Our second 2020 graduate is Nick Castellano. Castellano is from Minneapolis, MN, and is a spring 2020 graduate from the University of Mississippi. Castellano came to the University of Mississippi to continue his interests in economics within the business school. He was also part of the school’s hockey team which was a huge piece of his career at the University of Mississippi. For Nick, his plans were all set, and he was ready to graduate leaving with a full-time job and internship in Bozeman, Montana. Now as the virus epidemic continues to surge Castellano’s plans for work have been severely impacted.

(Photo provided by Nick Castellano)

“I still plan on moving to Bozeman, MT. I have an opportunity to intern with a commercial real estate firm and to coach hockey at the Junior A level after graduating.
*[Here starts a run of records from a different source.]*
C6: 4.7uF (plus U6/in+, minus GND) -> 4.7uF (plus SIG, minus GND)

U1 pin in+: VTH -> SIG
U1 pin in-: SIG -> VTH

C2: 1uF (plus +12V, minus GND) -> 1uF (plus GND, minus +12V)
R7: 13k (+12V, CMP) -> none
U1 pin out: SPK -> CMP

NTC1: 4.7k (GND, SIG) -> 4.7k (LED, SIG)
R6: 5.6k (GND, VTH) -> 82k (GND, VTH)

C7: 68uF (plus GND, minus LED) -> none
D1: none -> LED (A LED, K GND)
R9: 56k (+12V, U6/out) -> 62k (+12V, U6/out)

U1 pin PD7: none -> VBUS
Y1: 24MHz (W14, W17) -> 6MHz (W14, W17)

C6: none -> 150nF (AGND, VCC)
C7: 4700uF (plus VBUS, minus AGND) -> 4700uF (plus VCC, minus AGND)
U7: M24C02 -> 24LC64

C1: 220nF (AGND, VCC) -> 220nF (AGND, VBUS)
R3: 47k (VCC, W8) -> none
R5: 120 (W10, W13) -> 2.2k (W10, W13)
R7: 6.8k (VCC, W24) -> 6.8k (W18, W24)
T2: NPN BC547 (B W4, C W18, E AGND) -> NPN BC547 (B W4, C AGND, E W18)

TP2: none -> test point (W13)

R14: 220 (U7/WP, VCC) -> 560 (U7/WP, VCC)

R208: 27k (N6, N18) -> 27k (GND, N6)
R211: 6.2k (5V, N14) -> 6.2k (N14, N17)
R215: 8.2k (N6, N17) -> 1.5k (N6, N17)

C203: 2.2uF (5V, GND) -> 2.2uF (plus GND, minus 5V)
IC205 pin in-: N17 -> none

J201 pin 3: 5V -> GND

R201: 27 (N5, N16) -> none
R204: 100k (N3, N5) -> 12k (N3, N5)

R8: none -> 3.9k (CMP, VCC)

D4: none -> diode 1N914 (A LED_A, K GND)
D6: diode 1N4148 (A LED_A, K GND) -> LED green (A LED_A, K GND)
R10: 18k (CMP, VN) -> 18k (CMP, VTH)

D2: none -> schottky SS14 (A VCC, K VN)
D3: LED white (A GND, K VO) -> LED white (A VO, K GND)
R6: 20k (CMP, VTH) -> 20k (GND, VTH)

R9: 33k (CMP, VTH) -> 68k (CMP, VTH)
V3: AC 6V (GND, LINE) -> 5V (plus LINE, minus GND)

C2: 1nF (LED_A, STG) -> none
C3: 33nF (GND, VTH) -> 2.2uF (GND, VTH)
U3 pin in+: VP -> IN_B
I hope to gain experience in the realm of sports and utilize my degree in economics,” said the University of Mississippi graduate, Nick Castellano. 

Covid-19 has severely affected the way people interact with one another. One of the main parts of Castellano’s job as a Junior A level hockey coach for the Bozeman Ice Dogs was recruiting young hockey players to the team. The way recruiting works is by the coaches scouting players during the summer on the road. For Castellano, he was originally supposed to immediately report to Bozeman to start traveling around the United States and Canada to recruit. This has all changed now thanks to the virus. These youth athletic leagues have followed in the footsteps of the professionals, such as the NHL, which have all been canceled for the season. Now recruiting for Castellano’s team is being done by watching old highlight videos of these players online. 

“The timeframe is still somewhat unknown as to when I can physically be present, let alone the standard or “normal” operations for these businesses. This pandemic has left us with having several conversations, there are expectations for the worst yet hopes for the best. It’s just sort of a waiting game until things are safe for everyone,” said Castellano.

(Graphic of Nick Castellano by Amanda Hill)

Castellano still plans to move out to Bozeman in a few months and is figuring out his career day by day. Like Castellano and Steele most 2020 graduates have concerns for their post-graduation future. Though these concerns are all exceptionally valid, the class of 2020 should still be extremely proud of their successes thus far. One last word to all 2020 graduates, stay focused, stay motivated, and don’t give up, good things are coming for all of you.

Congratulations to the class of 2020!